1) 大阪大学医学部附属病院 高度救命救急センター
2) 大阪府立中河内救命救急センター 

小倉 裕司1) , 角 由佳1) , 松嶋 麻子1) , 当麻 美樹2) , 井上 貴明1) , 田崎 修1) , 嶋津 岳士1) , 杉本 壽1)

I.内容要旨
気道熱傷は熱傷患者の予後を大きく左右する因子として半世紀にわたり注目されてきた.皮膚熱傷の治療法が発展した今日においても,気道熱傷の病態の解明と診断・治療法の開発は極めて重要な問題である.通常熱による傷害は末梢気道や肺胞にまで及ぶことはなく,気道熱傷とは主に煙に含まれる有害物資が付着した気道・肺胞上皮で引き起こす化学炎症反応と考えられている.煙の吸入は炎症のきっかけに過ぎず,受傷後進行する一連の炎症反応により,呼吸不全が顕在化し増悪する.

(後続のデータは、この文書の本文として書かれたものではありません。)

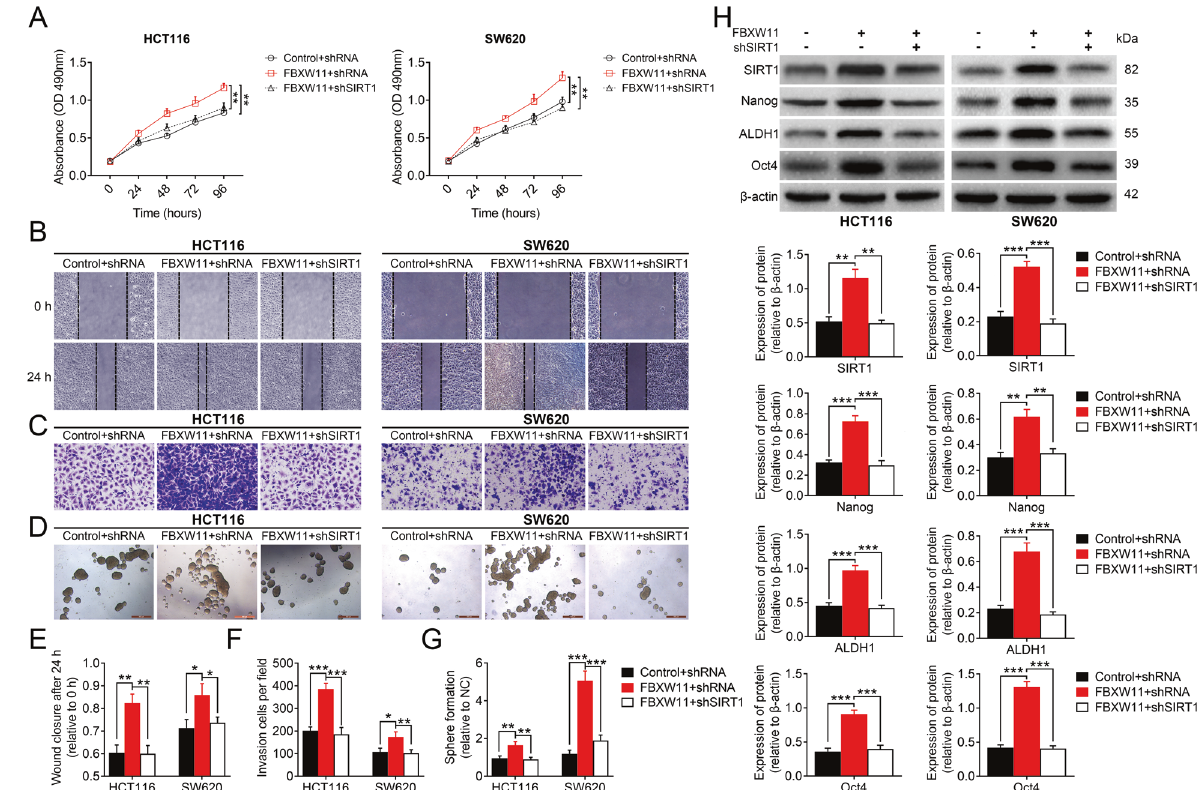
Fig. 6 FBXW11 mediates stem-cell-like properties of CRC cells via SIRT1. HCT116 and SW620 cells were co-transfected with recombinant lentiviral vectors carrying FBXW11 (or empty control vectors) and shRNA targeting SIRT1 (or scrambled shRNA sequence). A Cell viability at different time points after transfection was evaluated by the MTT assay. B , E The wound-healing assay was used to assess the migration capacity of CRC cells following transfection. The wound closure at 24 h after scratching was measured. C , F The invasion capacity of transfected CEC cells was determined by the Transwell assay. The number of invaded cells per fi eld at 24 h post plating was calculated. D , G The sphere-forming ability of CRC cells following transfection was evaluated by the sphere formation assay. The number of spheres with a diameter of over 50 μ m was counted. H The protein expressions of Nanog, ALDH1, and Oct4 were assessed by western blotting. ANOVA followed by Bonferroni ’ s post hoc test was used for statistical comparisons among multiple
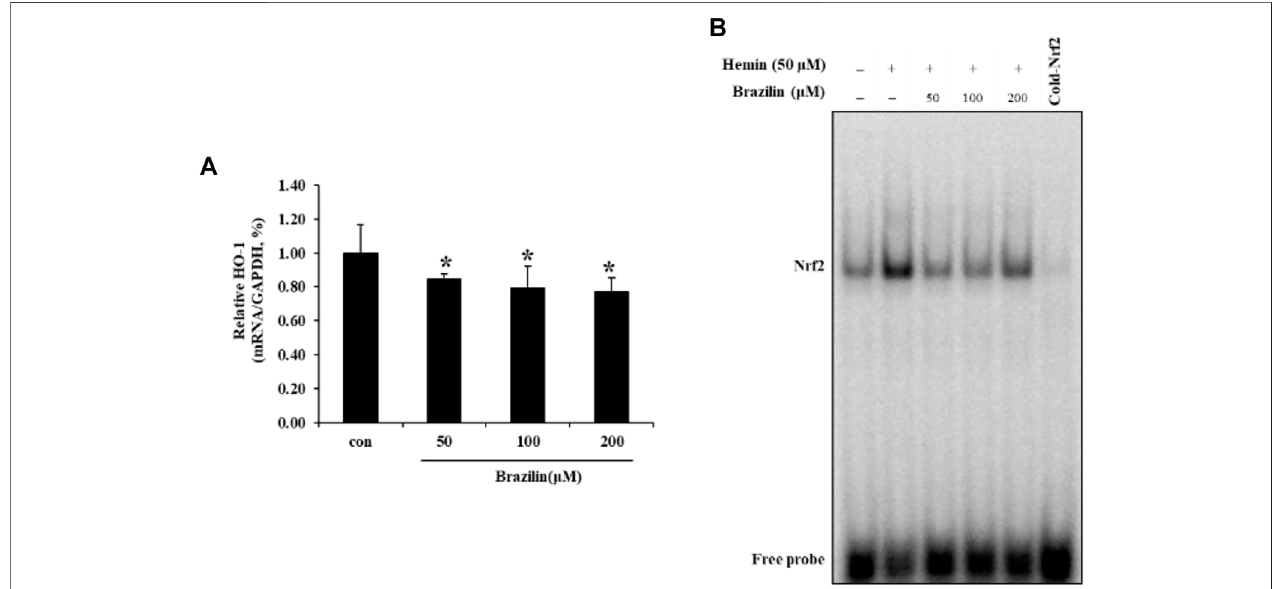
FIGURE 5 | Brazilin regulates (A) HO-1 expression and (B) Nrf2 DNA binding activity in SW480 cells. Cells were treated with indicated dosages of brazilin for 1 h, and then further incubated with 50 μ M hemin for 24 h. Relative ratio of HO-1 mRNA levels were calculated by qPCR with GAPDH as an internal control. Data are presented as Means ± SD of three independent experiments. * p < 0.05 vs. control group. The experiments were repeated for at least of three times.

受傷早期に気道熱傷を確実に診断する方法は今なお確立されていない.受傷機転や臨床所見から気道熱傷の合併が疑われる場合,標準的な診断法は気管支鏡により気道粘膜の煤,発赤,腫脹などを確認することである.血中COヘモグロビン濃度の上昇も煙を吸入した証拠となる.画像診断では分解能が向上したヘリカルCTを用いた早期診断が注目されるが,活性化された白血球の肺胞集積を確認する肺胞洗浄液中の機能診断法も期待される.呼吸管理では,気道熱傷に伴う気道の狭窄,無気肺,肺水腫に対し早期から確実な気道確保と適切なPEEPの使用を要し,偽膜形成が進行する症例では徹底した気道の洗浄と偽膜の除去,理学的療法を行うことが不可欠である.呼吸器モードではHigh frequency percussive ventilation(HFPV)の有効性が報告されており,ECMOやliquid ventilation,growth factorsのネブライザー吸入なども今後の課題である.